Молодой человек был без шляпы — вероятно, он потерял ее в суматохе.
У мэтра Брике, судя по всему, был наметанный глаз, но долго он ни на ком не задерживал своего внимания. Поэтому он быстро отвел взгляд от гасконца, видимо, не сочтя его стоящим внимания, и посмотрел на всадника.
— Говорят, что этот Сальсед — приспешник господина де Гиза, значит, он добыча знатная.
— Да ну, неужто так говорят? — спросил любопытный гасконец, весь превратившись в слух.
— Да, говорят, — ответил, пожимая плечами, всадник. — Но теперь болтают много всякой чепухи!
— Ах вот как, — вмешался Брике, устремляя на него вопрошающий взгляд и насмешливо улыбаясь, — вы, значит, думаете, сударь, что Сальсед не имеет отношения к господину де Гизу?

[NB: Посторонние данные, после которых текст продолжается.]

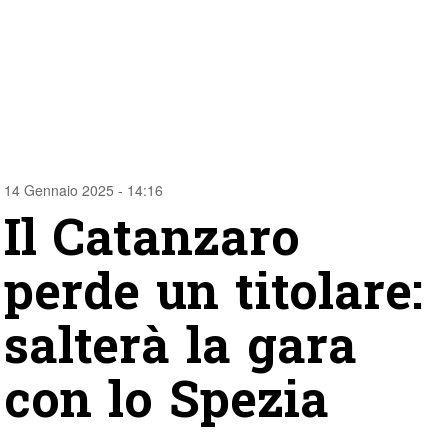
14 Gennaio 2025 - 14:16
Il Catanzaro
perde un titolare:
salterà la gara
con lo Spezia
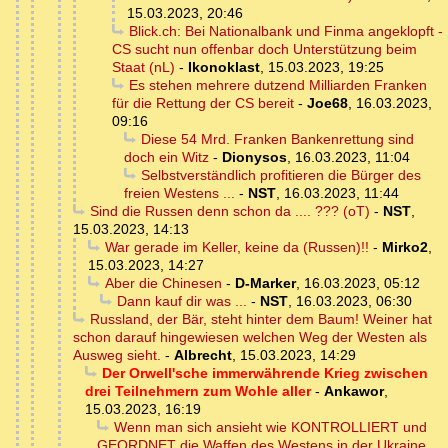
15.03.2023, 20:46
Blick.ch: Bei Nationalbank und Finma angeklopft -
CS sucht nun offenbar doch Unterstützung beim
Staat (nL)
-
Ikonoklast
,
15.03.2023, 19:25
Es stehen mehrere dutzend Milliarden Franken
für die Rettung der CS bereit
-
Joe68
,
16.03.2023,
09:16
Diese 54 Mrd. Franken Bankenrettung sind
doch ein Witz
-
Dionysos
,
16.03.2023, 11:04
Selbstverständlich profitieren die Bürger des
freien Westens ...
-
NST
,
16.03.2023, 11:44
Sind die Russen denn schon da .... ??? (oT)
-
NST
,
15.03.2023, 14:13
War gerade im Keller, keine da (Russen)!!
-
Mirko2
,
15.03.2023, 14:27
Aber die Chinesen
-
D-Marker
,
16.03.2023, 05:12
Dann kauf dir was ...
-
NST
,
16.03.2023, 06:30
Russland, der Bär, steht hinter dem Baum! Weiner hat
schon darauf hingewiesen welchen Weg der Westen als
Ausweg sieht.
-
Albrecht
,
15.03.2023, 14:29
Der Orwell'sche immerwährende Krieg zwischen
drei Teilnehmern zum Wohle aller
-
Ankawor
,
15.03.2023, 16:19
Wenn man sich ansieht wie KONTROLLIERT und
GEORDNET die Waffen des Westens in der Ukraine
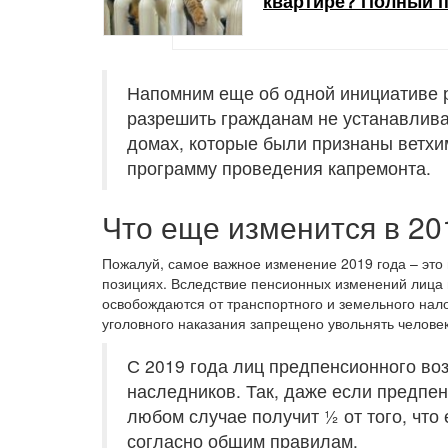
квартире? Полный 
Напомним еще об одной инициативе р
разрешить гражданам не устанавлив
домах, которые были признаны ветхим
программу проведения капремонта.
Что еще изменится в 20
Пожалуй, самое важное изменение 2019 года – эт
позициях. Вследствие пенсионных изменений лица 
освобождаются от транспортного и земельного нал
уголовного наказания запрещено увольнять человек
С 2019 года лиц предпенсионного воз
наследников. Так, даже если предпен
любом случае получит ½ от того, что
согласно общим правилам.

— Не только думаю, но даже уверен, — ответил всадник.
Тут он заметил, что Робер Брике сделал движение, означавшее: “А на чем основывается эта ваша уверенность?” — и потому тотчас прибавил:
— Если бы Сальсед был одним из людей герцога, тот, без сомнения, не допустил бы, чтобы его схватили и привезли из Брюсселя в Париж связанным по рукам и ногам, или, по крайней мере, попытался бы силой освободить пленника.
— Освободить силой, — повторил Брике, — было бы очень рискованным делом. Удалась бы эта попытка или нет, но, исходи она от господина де Гиза, ему пришлось бы признать, что он устроил заговор против герцога Анжуйского.
— Господина де Гиза такое соображение не остановило бы, — сухо возразил всадник, — я в этом уверен, и раз он не потребовал выдачи Сальседа и не защищал его, значит, Сальсед не его человек.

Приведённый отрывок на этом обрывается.